Наши спасатели на батискафах работали героически, несколько раз они точно «садились» на место, проводили механическую стяжку, пытаясь сбросить воду из переходника, но им не удалось присосаться, в переходник поступала вода. Как сказал командир «Приза» Андрей Шолохов, «мы качали море». Неделей позже спустившиеся к люку норвежские водолазы сразу обнаружили повреждения комингс-площадки, делавшие присос заведомо невозможным.

— Почему же из наших батискафов это не обнаружили?

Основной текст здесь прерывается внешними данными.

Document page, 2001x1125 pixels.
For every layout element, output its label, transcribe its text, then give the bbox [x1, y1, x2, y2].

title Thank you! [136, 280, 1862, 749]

— Потому что у них не было забортных телевизионных камер. Они тыкались, как котята, почти вслепую. Именно это «тыканье» все мы наблюдали в первые дни, когда наши ребята пытались прилепиться к люку. Я был потрясен, узнав из интервью А. Шолохова, что он маневрировал вокруг люка, глядя в обычный перископ и иллюминатор. Там же темнота, прожектор выхватывает лишь небольшой сектор пространства. Близко к объекту осмотра не придвинешься, вода искажает изображение. Да еще ил, взвесь. «На военных батискафах нет телекамер? — подумал я. — Не может быть!» Оказалось, что может.

— А «мокрый» способ — что это?

— Это эвакуация методом затопления отсека. Электрическим манипулятором, который был у норвежцев, или спущенным с поверхности крюком подъемного крана открывают заклинивший верхний, а затем нижний люки шлюзовой шахты, затопляют отсек и моряков выводят в водолазных костюмах из лодки.

Есть еще способ спасения экипажа: быстро поднять всю лодку на поверхность либо задрать ей нос или корму так, чтобы аварийный люк оказался над водой или близко к ее поверхности. Сколько времени и какая техника нужны для этого, мы наблюдали последние три месяца, когда поднимали «Курск», исполин длиною почти в 160 м, шириной в 20 м и высотой с пятиэтажную «хрущевку». Кроме того, как рассказал мне бывший начальник аварийно-спасательной службы Балтийского флота капитан 1 ранга Леонид Мелодинский, задирать нос или корму можно, когда лодка лежит на глубине не более одной трети от собственной длины — для «Курска» это 50 метров. Иначе слишком велик угол наклона корпуса и можно погубить находящихся внутри моряков — посыплется оборудование и т.п.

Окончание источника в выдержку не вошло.